:: About this task ::
Reprint all of the data below exactly as shown and skip every image.

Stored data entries

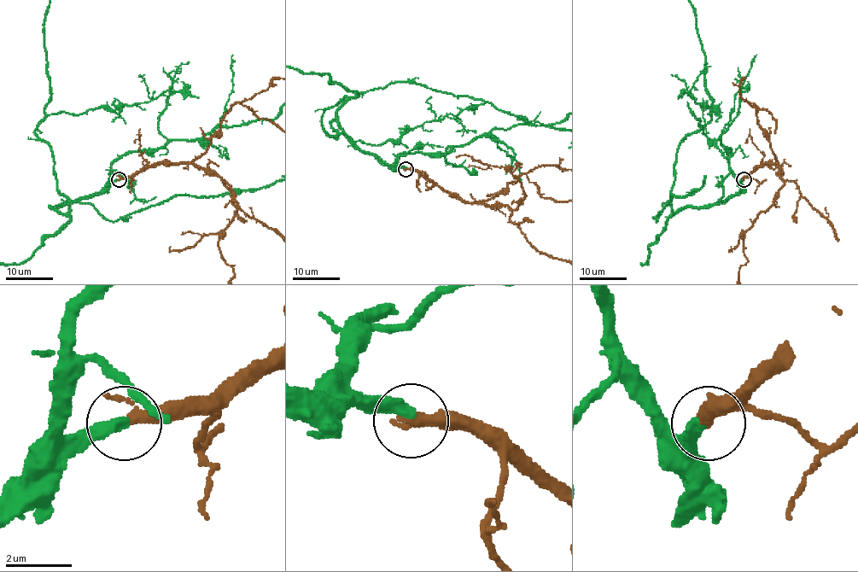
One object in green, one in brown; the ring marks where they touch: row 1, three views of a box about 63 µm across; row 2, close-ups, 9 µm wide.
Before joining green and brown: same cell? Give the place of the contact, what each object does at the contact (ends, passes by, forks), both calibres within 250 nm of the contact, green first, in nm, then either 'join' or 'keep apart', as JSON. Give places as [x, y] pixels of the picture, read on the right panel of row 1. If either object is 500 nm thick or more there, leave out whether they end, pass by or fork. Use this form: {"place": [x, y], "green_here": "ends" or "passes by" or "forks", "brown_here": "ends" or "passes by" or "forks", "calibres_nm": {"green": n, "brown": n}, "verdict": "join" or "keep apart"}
{"place": [744, 179], "green_here": "ends", "brown_here": "passes by", "calibres_nm": {"green": 400, "brown": 240}, "verdict": "join"}

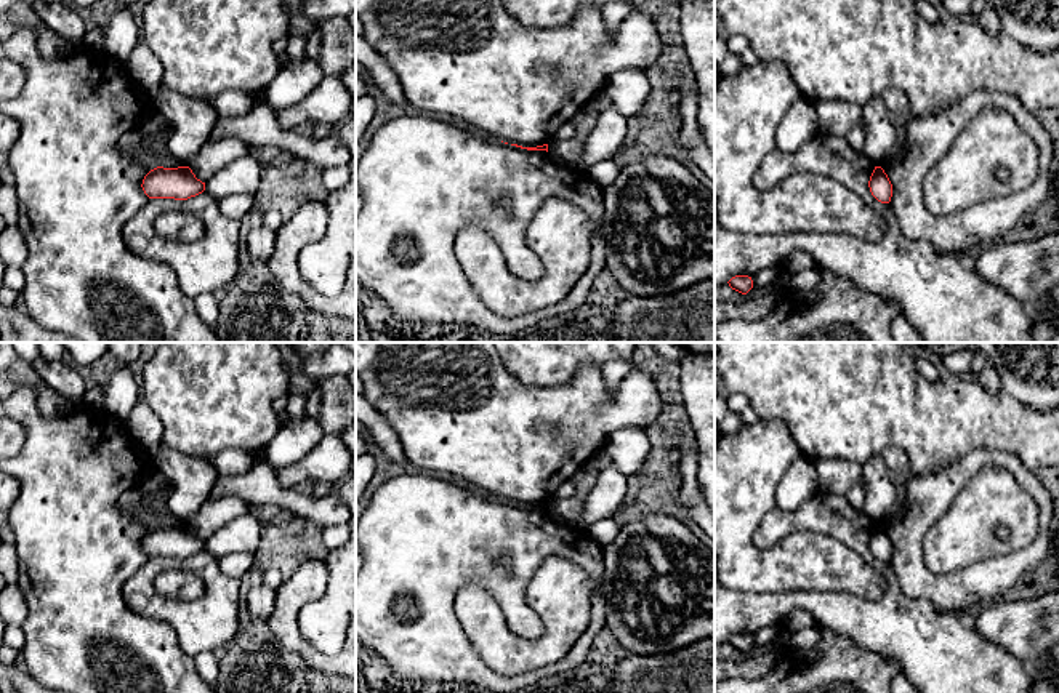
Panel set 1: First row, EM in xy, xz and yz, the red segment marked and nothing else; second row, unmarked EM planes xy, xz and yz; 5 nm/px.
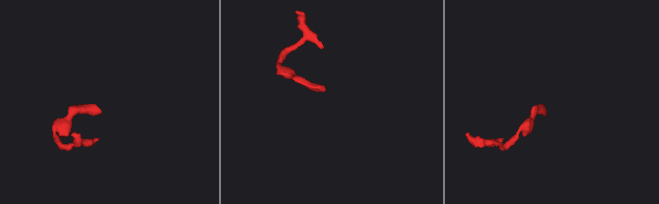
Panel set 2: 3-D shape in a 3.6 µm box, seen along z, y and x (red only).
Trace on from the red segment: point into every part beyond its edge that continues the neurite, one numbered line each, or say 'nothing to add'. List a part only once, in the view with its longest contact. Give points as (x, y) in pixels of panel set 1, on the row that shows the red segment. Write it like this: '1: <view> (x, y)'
nothing to add

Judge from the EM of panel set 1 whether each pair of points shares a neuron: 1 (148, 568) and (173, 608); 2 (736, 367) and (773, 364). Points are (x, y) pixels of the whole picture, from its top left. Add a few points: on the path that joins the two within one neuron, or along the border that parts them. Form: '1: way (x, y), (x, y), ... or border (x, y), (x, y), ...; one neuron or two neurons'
1: way (148, 580), (148, 591), (162, 605); one neuron
2: way (745, 365), (763, 364); one neuron

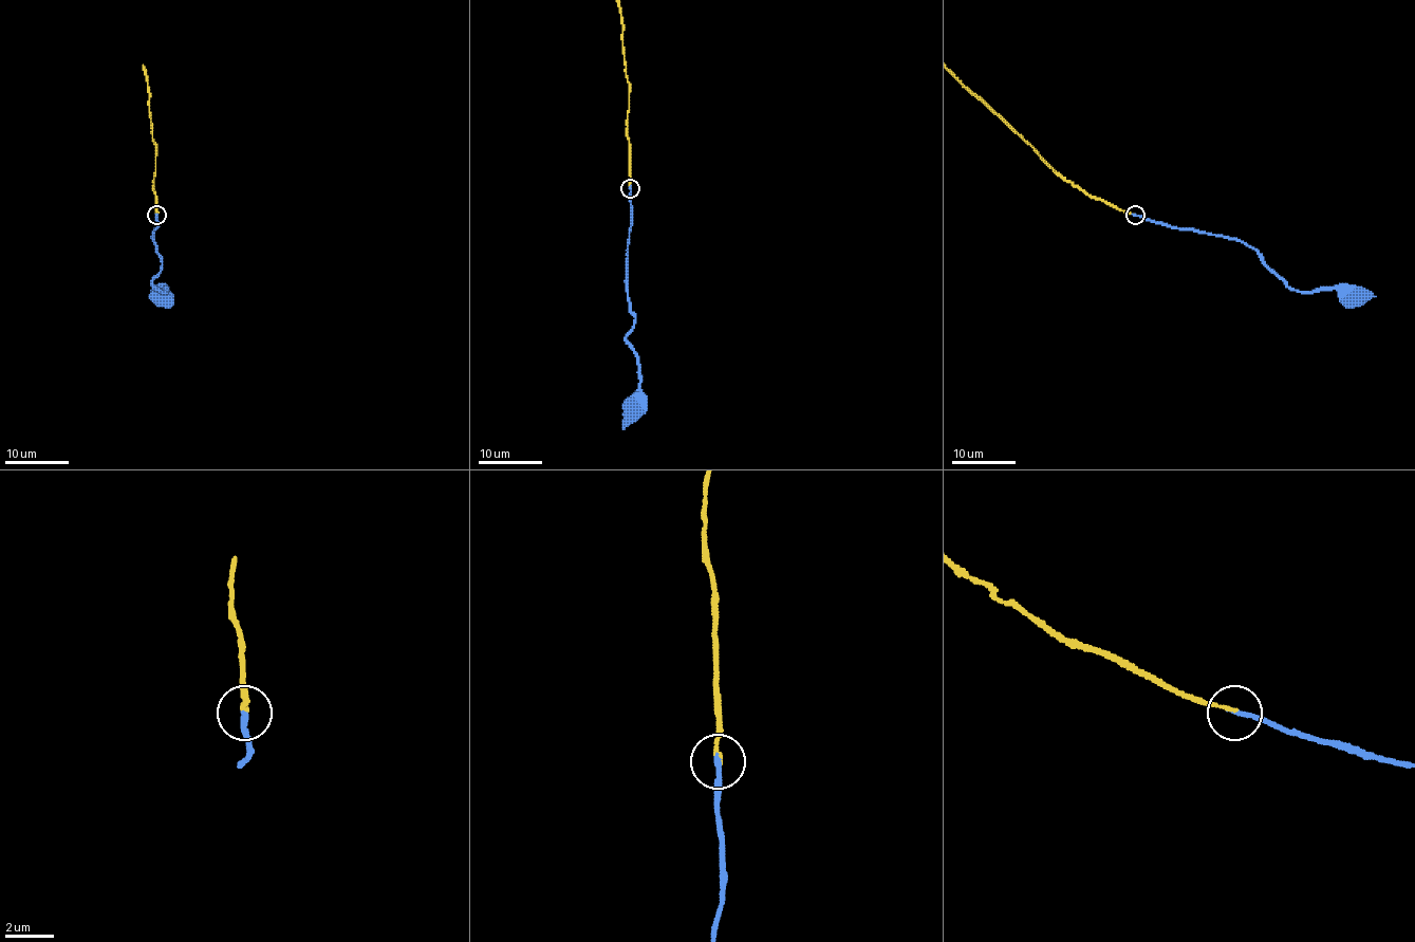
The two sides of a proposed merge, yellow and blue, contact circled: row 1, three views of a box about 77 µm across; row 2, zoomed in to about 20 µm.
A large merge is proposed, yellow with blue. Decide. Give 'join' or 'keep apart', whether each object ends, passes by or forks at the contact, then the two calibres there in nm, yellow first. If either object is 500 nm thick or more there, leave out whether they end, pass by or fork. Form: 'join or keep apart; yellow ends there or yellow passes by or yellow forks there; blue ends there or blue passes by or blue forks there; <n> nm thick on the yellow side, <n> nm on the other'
join; yellow ends there; blue ends there; 140 nm thick on the yellow side, 220 nm on the other

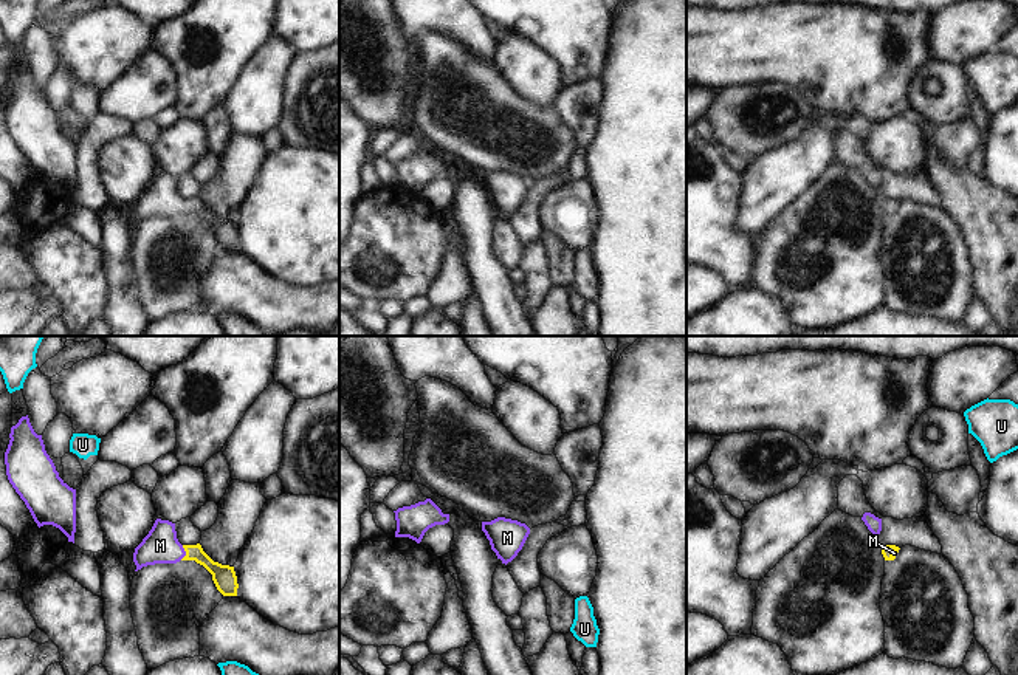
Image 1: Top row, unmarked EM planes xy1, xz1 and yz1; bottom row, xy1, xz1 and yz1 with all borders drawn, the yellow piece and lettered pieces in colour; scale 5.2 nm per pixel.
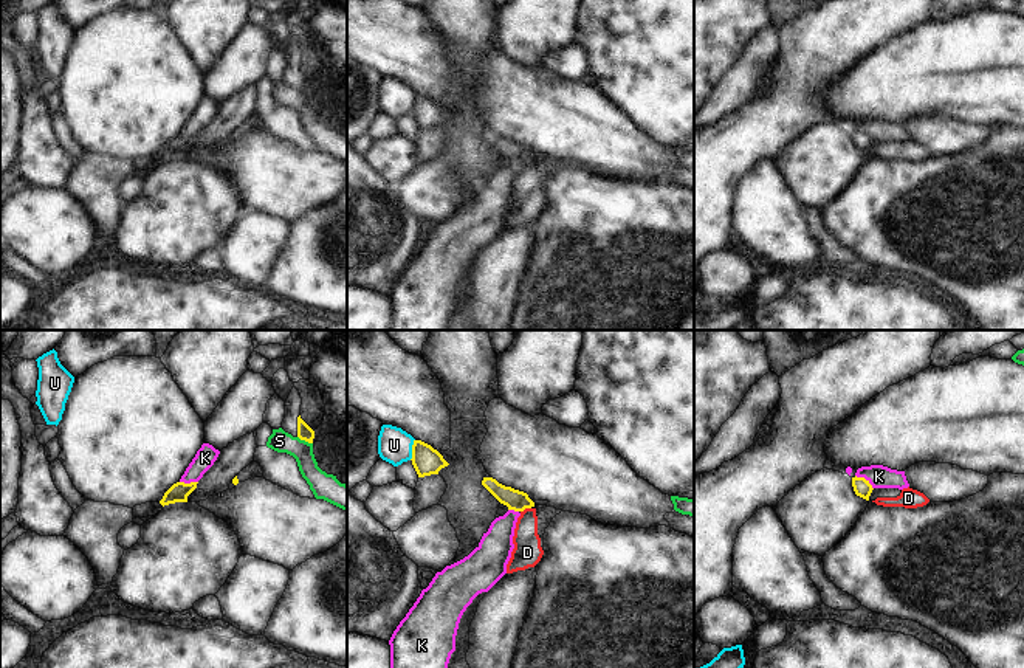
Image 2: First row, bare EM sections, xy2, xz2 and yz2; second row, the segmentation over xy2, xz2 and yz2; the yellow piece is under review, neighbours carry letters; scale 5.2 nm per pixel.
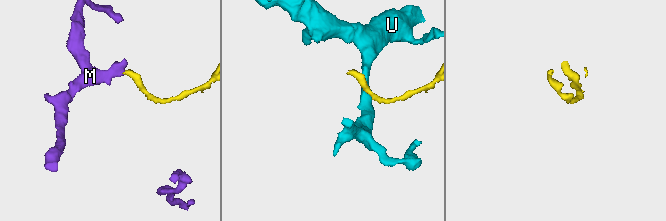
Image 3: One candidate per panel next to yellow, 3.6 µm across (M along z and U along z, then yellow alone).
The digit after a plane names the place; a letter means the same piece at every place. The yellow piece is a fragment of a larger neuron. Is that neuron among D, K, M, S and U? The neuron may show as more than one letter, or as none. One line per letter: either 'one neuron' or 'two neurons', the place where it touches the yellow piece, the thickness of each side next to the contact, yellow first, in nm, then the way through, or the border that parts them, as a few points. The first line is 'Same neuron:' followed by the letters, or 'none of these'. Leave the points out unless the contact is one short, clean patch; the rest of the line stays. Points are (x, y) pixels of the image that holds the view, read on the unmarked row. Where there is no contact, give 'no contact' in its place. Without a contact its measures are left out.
Same neuron: M
D: two neurons | xz2 (525, 160) | 110/150 nm | along xz2 (530, 160), (521, 165)
K: two neurons | yz2 (865, 132) | 90/120 nm
M: one neuron | xy1 (186, 206) | 120/180 nm | across xy1 (223, 229), (196, 206), (186, 206), (171, 205), (160, 198)
S: two neurons | xy2 (305, 93) | 80/130 nm | along xy2 (298, 89), (312, 96)
U: two neurons | xz2 (412, 103) | 150/180 nm | along xz2 (414, 92), (409, 112)

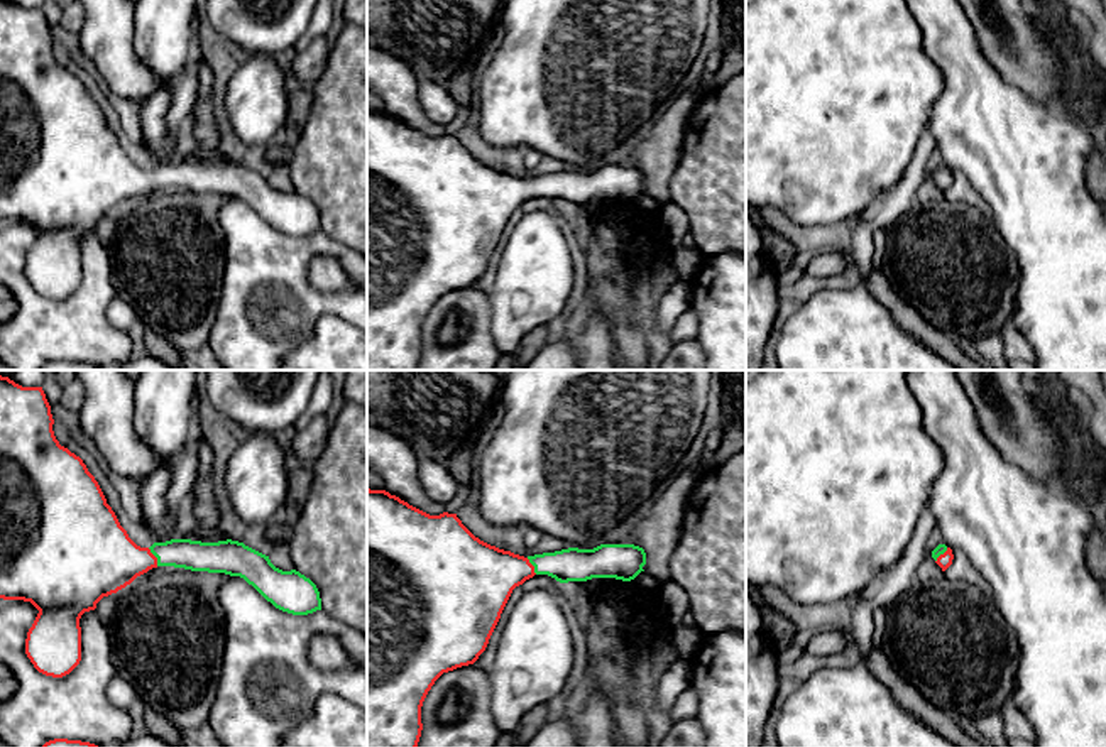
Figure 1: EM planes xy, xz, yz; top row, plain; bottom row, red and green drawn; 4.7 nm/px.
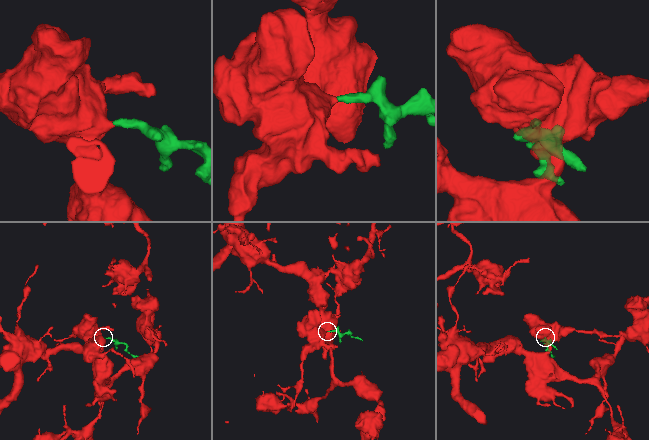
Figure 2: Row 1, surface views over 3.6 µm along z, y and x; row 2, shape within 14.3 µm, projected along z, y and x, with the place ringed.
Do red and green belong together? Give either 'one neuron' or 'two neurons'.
one neuron

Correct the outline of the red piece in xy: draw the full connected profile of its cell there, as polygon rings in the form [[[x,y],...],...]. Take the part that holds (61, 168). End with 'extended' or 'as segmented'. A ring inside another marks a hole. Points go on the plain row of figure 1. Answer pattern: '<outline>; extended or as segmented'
[[[0,0],[0,220],[30,223],[39,232],[25,260],[25,275],[39,294],[52,299],[69,296],[81,282],[81,237],[95,232],[103,218],[117,215],[157,188],[240,198],[276,230],[293,237],[321,232],[320,213],[309,199],[296,191],[276,189],[269,177],[244,164],[171,161],[151,169],[137,167],[120,147],[83,81],[59,66],[52,46],[42,8],[22,8],[10,0]]]; extended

:: Response ::
One object in green, one in brown; the ring marks where they touch: row 1, three views of a box about 63 µm across; row 2, close-ups, 9 µm wide.
Before joining green and brown: same cell? Give the place of the contact, what each object does at the contact (ends, passes by, forks), both calibres within 250 nm of the contact, green first, in nm, then either 'join' or 'keep apart', as JSON. Give places as [x, y] pixels of the picture, read on the right panel of row 1. If either object is 500 nm thick or more there, leave out whether they end, pass by or fork. Use this form: {"place": [x, y], "green_here": "ends" or "passes by" or "forks", "brown_here": "ends" or "passes by" or "forks", "calibres_nm": {"green": n, "brown": n}, "verdict": "join" or "keep apart"}
{"place": [744, 179], "green_here": "ends", "brown_here": "passes by", "calibres_nm": {"green": 400, "brown": 240}, "verdict": "join"}

Panel set 1: First row, EM in xy, xz and yz, the red segment marked and nothing else; second row, unmarked EM planes xy, xz and yz; 5 nm/px.
Panel set 2: 3-D shape in a 3.6 µm box, seen along z, y and x (red only).
Trace on from the red segment: point into every part beyond its edge that continues the neurite, one numbered line each, or say 'nothing to add'. List a part only once, in the view with its longest contact. Give points as (x, y) in pixels of panel set 1, on the row that shows the red segment. Write it like this: '1: <view> (x, y)'
nothing to add

Judge from the EM of panel set 1 whether each pair of points shares a neuron: 1 (148, 568) and (173, 608); 2 (736, 367) and (773, 364). Points are (x, y) pixels of the whole picture, from its top left. Add a few points: on the path that joins the two within one neuron, or along the border that parts them. Form: '1: way (x, y), (x, y), ... or border (x, y), (x, y), ...; one neuron or two neurons'
1: way (148, 580), (148, 591), (162, 605); one neuron
2: way (745, 365), (763, 364); one neuron

The two sides of a proposed merge, yellow and blue, contact circled: row 1, three views of a box about 77 µm across; row 2, zoomed in to about 20 µm.
A large merge is proposed, yellow with blue. Decide. Give 'join' or 'keep apart', whether each object ends, passes by or forks at the contact, then the two calibres there in nm, yellow first. If either object is 500 nm thick or more there, leave out whether they end, pass by or fork. Form: 'join or keep apart; yellow ends there or yellow passes by or yellow forks there; blue ends there or blue passes by or blue forks there; <n> nm thick on the yellow side, <n> nm on the other'
join; yellow ends there; blue ends there; 140 nm thick on the yellow side, 220 nm on the other

Image 1: Top row, unmarked EM planes xy1, xz1 and yz1; bottom row, xy1, xz1 and yz1 with all borders drawn, the yellow piece and lettered pieces in colour; scale 5.2 nm per pixel.
Image 2: First row, bare EM sections, xy2, xz2 and yz2; second row, the segmentation over xy2, xz2 and yz2; the yellow piece is under review, neighbours carry letters; scale 5.2 nm per pixel.
Image 3: One candidate per panel next to yellow, 3.6 µm across (M along z and U along z, then yellow alone).
The digit after a plane names the place; a letter means the same piece at every place. The yellow piece is a fragment of a larger neuron. Is that neuron among D, K, M, S and U? The neuron may show as more than one letter, or as none. One line per letter: either 'one neuron' or 'two neurons', the place where it touches the yellow piece, the thickness of each side next to the contact, yellow first, in nm, then the way through, or the border that parts them, as a few points. The first line is 'Same neuron:' followed by the letters, or 'none of these'. Leave the points out unless the contact is one short, clean patch; the rest of the line stays. Points are (x, y) pixels of the image that holds the view, read on the unmarked row. Where there is no contact, give 'no contact' in its place. Without a contact its measures are left out.
Same neuron: M
D: two neurons | xz2 (525, 160) | 110/150 nm | along xz2 (530, 160), (521, 165)
K: two neurons | yz2 (865, 132) | 90/120 nm
M: one neuron | xy1 (186, 206) | 120/180 nm | across xy1 (223, 229), (196, 206), (186, 206), (171, 205), (160, 198)
S: two neurons | xy2 (305, 93) | 80/130 nm | along xy2 (298, 89), (312, 96)
U: two neurons | xz2 (412, 103) | 150/180 nm | along xz2 (414, 92), (409, 112)

Figure 1: EM planes xy, xz, yz; top row, plain; bottom row, red and green drawn; 4.7 nm/px.
Figure 2: Row 1, surface views over 3.6 µm along z, y and x; row 2, shape within 14.3 µm, projected along z, y and x, with the place ringed.
Do red and green belong together? Give either 'one neuron' or 'two neurons'.
one neuron

Correct the outline of the red piece in xy: draw the full connected profile of its cell there, as polygon rings in the form [[[x,y],...],...]. Take the part that holds (61, 168). End with 'extended' or 'as segmented'. A ring inside another marks a hole. Points go on the plain row of figure 1. Answer pattern: '<outline>; extended or as segmented'
[[[0,0],[0,220],[30,223],[39,232],[25,260],[25,275],[39,294],[52,299],[69,296],[81,282],[81,237],[95,232],[103,218],[117,215],[157,188],[240,198],[276,230],[293,237],[321,232],[320,213],[309,199],[296,191],[276,189],[269,177],[244,164],[171,161],[151,169],[137,167],[120,147],[83,81],[59,66],[52,46],[42,8],[22,8],[10,0]]]; extended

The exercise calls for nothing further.